The alliance made progress on meeting the challenge of terrorism and migration from the South, but not nearly as much as needed. 

Certain allies that have resisted a NATO role in the South softened their position. Poland notably agreed to deploy F-16s to support counter-ISIL operations on the eve of the summit.

Overall, however, the alliance has a way to go in defining a clear role for itself as the international community struggles from crisis to crisis in the Middle East and North Africa. It is an open question whether NATO will dedicate the resources, political capital and strategic imagination needed to meaningfully defend its members against the threats coming at it from that direction.

When it came to other challenges such as cyber, there was progress, albeit in baby steps.

Building on the 2014 recognition that cyber defense is part of NATO’s core defense task, leaders specifically identified cyber as a domain of defensive operations, thus giving NATO military leaders necessary guidance for planning against cyber attack. Helpfully, the alliance also affirmed the new Strategy for Hybrid Warfare approved by defense ministers in December and took steps to enhance civil preparedness and national resilience.  

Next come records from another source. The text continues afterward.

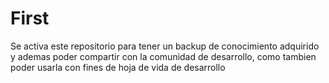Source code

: # First
Se activa este repositorio para tener un backup de conocimiento adquirido y ademas poder compartir con la comunidad de desarrollo, como tambien poder usarla con fines de hoja de vida de desarrollo
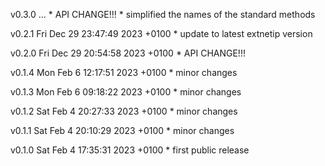 v0.3.0 ...
    * API CHANGE!!!
    * simplified the names of the standard methods

v0.2.1 Fri Dec 29 23:47:49 2023 +0100
    * update to latest extnetip version

v0.2.0 Fri Dec 29 20:54:58 2023 +0100
    * API CHANGE!!!

v0.1.4 Mon Feb 6 12:17:51 2023 +0100
    * minor changes

v0.1.3 Mon Feb 6 09:18:22 2023 +0100
    * minor changes

v0.1.2 Sat Feb 4 20:27:33 2023 +0100
    * minor changes

v0.1.1 Sat Feb 4 20:10:29 2023 +0100
    * minor changes

v0.1.0 Sat Feb 4 17:35:31 2023 +0100
    * first public release
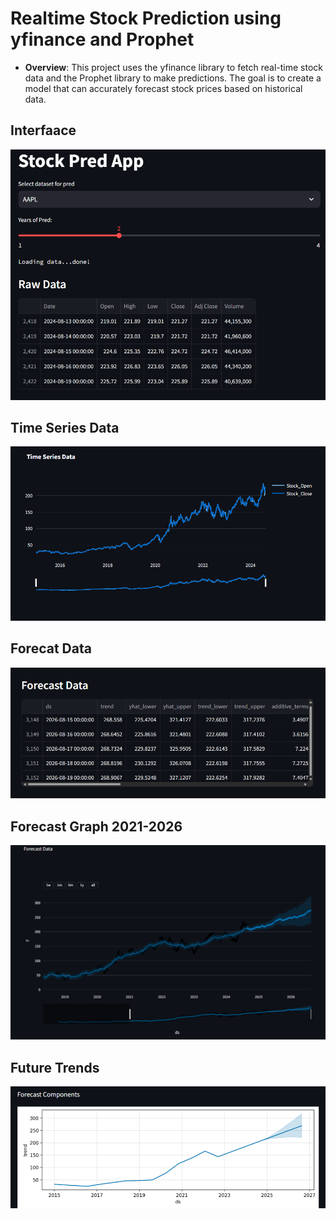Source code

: # Realtime Stock Prediction using yfinance and Prophet
- **Overview**: This project uses the yfinance library to fetch real-time stock data and the Prophet library  to make predictions. The goal is to create a model that can accurately forecast stock prices based on historical  data.

## Interfaace
<img src="https://github.com/iamrajharshit/Stock-Pred-WebApp/blob/main/img/Screenshot%20(588).png">

## Time Series Data
<img src="https://github.com/iamrajharshit/Stock-Pred-WebApp/blob/main/img/Screenshot%20(589).png">

## Forecat Data
<img src="https://github.com/iamrajharshit/Stock-Pred-WebApp/blob/main/img/Screenshot%20(590).png">

## Forecast Graph 2021-2026
<img src="https://github.com/iamrajharshit/Stock-Pred-WebApp/blob/main/img/Screenshot%20(591).png">

## Future Trends
<img src="https://github.com/iamrajharshit/Stock-Pred-WebApp/blob/main/img/Screenshot%20(592).png">
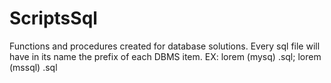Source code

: # ScriptsSql
Functions and procedures created for database solutions. Every sql file will have in its name the prefix of each DBMS item. EX: lorem (mysq) .sql; lorem (mssql) .sql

A joint declaration calling for increased cooperation between NATO and the EU that looked off-the-rails on Thursday night also passed. This is beneficial because cooperation between the EU and NATO on a range of tasks from hybrid warfare to cyber and migration will remain critical looking ahead.

All in all, NATO emerged from Warsaw more unified than some had predicted it would, especially after the shock of Brexit. But with strained economies, rising populism, and persistent threats from the East and the South, NATO still faces an uphill battle. 

NATO can win that battle and emerge safer and more secure, but forging ahead will require continued American leadership, hard work, and sacrifice from across the alliance. NATO’s next summit in Brussels will take place with a very different leadership. There will be a new U.S. president, a new U.K. prime minister, and potentially a new German chancellor and French president. Whether these leaders will have the necessary political support and resources to build further on the steps taken in Warsaw is an open question. 

Christopher S. Chivvis is the associate director of the RAND Corporation International Security and Defense Policy Center and teaches European Security at Johns Hopkins, SAIS. Stephen J. Flanagan is a senior political scientist at the nonprofit, nonpartisan RAND Corporation and served as special assistant to the president and senior director for defense policy and strategy at the National Security Council from April 2013 to September 2015.